Provided passage START
Want to stay out of court? For most businesses the unequivocal answer is yes. For many years businesses have entered into agreements with employees, customers, and others which require disputes to go to arbitration, not litigation. Most businesses appreciate the privacy, the lack of jury trial, and relatively cheaper costs of arbitration.
A recent federal appellate case reminds that there must be an agreement to arbitrate. In Schockley v. PrimeLending, 2019 WL 3070502 (8th Cir., 2019), former employee, Jennifer Schockley, sued PrimeLending, claiming it had violated the Fair Labor Standards Act. PrimeLending asked the court to compel arbitration but the federal district court refused, concluding that there was no agreement to arbitrate between Schockley and PrimeLending. The district court determined that the arbitration provision contained in the PrimeLending handbook addendum, and the “delegation” provision in that addendum were not enforceable contracts.
By way of background, PrimeLending maintained a computer network which was accessible by its employees and which contained employment related information. Schockley accessed the section of PrimeLending’s network related to employment related information using a computer mouse to click and open various company documents, including the handbook. When an individual clicked on the handbook, the system automatically generated an acknowledgment of review as well as popup window containing a hyperlink to open the full text of the handbook. However, Schockley did not recall reviewing the handbook and PrimeLending provided no evidence that she ever opened or reviewed the handbook’s full text.
The handbook contained a provision, specifically including the Fair Labor Standards Act subjecting disputes to arbitration and another which delegated to an arbitrator, and not any court or agency, the exclusive authority to resolve any claim relating to the arbitration clause.
Provided passage END
Dataset extract START
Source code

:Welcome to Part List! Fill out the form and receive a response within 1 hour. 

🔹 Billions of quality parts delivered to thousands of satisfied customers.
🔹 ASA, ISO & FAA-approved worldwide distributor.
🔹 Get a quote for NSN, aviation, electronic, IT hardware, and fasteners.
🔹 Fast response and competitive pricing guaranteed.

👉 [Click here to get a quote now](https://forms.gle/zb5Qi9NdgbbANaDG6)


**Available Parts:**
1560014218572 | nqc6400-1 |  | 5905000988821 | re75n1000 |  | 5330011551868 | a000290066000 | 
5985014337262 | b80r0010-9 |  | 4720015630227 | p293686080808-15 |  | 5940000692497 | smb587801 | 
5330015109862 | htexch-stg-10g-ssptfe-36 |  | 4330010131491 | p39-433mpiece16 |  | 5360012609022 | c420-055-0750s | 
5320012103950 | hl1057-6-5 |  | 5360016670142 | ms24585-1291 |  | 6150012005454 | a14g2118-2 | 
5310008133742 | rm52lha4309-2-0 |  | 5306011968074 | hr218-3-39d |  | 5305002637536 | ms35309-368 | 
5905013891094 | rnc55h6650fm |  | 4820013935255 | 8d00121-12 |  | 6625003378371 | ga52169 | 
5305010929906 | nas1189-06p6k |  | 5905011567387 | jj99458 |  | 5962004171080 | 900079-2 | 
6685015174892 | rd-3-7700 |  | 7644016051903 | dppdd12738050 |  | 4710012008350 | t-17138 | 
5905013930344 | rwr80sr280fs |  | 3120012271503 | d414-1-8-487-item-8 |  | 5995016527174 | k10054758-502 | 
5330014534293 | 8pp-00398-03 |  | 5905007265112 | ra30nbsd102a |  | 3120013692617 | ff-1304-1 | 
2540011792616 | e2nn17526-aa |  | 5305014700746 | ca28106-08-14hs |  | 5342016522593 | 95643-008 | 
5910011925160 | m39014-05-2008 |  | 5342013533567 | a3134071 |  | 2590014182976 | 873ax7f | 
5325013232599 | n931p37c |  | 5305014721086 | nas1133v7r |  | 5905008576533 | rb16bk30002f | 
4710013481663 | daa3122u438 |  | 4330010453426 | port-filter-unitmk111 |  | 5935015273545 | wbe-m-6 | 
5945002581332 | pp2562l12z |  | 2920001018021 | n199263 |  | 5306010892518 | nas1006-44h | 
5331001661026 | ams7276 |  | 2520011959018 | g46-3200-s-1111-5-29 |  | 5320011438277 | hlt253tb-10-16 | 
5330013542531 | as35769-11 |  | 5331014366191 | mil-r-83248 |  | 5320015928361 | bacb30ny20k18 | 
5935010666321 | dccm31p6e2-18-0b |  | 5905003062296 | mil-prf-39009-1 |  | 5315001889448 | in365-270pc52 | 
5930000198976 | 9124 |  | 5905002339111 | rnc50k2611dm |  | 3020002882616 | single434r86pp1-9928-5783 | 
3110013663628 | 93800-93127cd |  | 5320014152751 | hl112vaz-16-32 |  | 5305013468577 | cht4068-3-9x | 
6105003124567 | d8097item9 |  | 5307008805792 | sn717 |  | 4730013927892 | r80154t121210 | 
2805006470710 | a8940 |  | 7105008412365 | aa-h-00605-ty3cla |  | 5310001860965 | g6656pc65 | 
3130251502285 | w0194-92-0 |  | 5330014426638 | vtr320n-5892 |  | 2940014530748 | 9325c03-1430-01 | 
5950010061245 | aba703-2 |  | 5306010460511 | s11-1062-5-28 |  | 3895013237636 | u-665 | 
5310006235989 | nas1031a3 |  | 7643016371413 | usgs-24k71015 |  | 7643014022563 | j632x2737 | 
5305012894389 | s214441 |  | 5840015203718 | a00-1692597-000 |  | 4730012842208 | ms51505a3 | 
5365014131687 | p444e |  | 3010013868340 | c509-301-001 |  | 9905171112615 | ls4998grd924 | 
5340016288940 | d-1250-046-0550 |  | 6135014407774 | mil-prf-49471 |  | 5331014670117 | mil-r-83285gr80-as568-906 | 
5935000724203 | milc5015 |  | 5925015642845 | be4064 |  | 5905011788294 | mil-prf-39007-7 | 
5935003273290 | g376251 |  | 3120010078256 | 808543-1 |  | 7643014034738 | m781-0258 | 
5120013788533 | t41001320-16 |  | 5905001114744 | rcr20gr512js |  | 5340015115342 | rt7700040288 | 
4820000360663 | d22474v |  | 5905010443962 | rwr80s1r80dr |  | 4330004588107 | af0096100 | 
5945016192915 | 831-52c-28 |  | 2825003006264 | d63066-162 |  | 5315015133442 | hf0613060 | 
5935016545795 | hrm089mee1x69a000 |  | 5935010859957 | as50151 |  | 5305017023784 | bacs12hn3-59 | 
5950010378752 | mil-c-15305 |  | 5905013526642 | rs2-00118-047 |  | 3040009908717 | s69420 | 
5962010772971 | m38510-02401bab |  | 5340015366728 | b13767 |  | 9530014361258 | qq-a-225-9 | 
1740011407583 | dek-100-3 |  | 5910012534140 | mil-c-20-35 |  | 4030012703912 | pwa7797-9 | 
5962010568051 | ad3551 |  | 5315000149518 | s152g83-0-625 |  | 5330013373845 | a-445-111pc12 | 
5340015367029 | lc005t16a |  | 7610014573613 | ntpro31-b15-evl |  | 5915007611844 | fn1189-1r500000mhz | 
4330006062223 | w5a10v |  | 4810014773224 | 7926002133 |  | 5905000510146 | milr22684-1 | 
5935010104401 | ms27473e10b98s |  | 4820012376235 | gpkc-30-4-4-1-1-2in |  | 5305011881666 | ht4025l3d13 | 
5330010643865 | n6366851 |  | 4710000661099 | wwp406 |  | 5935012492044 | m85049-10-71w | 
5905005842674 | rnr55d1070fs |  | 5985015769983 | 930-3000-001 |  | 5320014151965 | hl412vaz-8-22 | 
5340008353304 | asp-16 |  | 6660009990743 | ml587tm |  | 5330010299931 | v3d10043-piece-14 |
Dataset extract END
[Prompt 1]:
Translate this sentence from the arbitration passage into Spanish: "For most businesses the unequivocal answer is yes."
[Prompt 2]:
According to the arbitration passage, which federal law did Jennifer Schockley claim PrimeLending had violated?
[Prompt 3]:
Retype the arbitration passage from "Want to stay" up to and including "costs of arbitration.".

[Output 1]:
Para la mayoría de las empresas, la respuesta inequívoca es sí.

[Output 2]:
The Fair Labor Standards Act.

[Output 3]:
Want to stay out of court? For most businesses the unequivocal answer is yes. For many years businesses have entered into agreements with employees, customers, and others which require disputes to go to arbitration, not litigation. Most businesses appreciate the privacy, the lack of jury trial, and relatively cheaper costs of arbitration.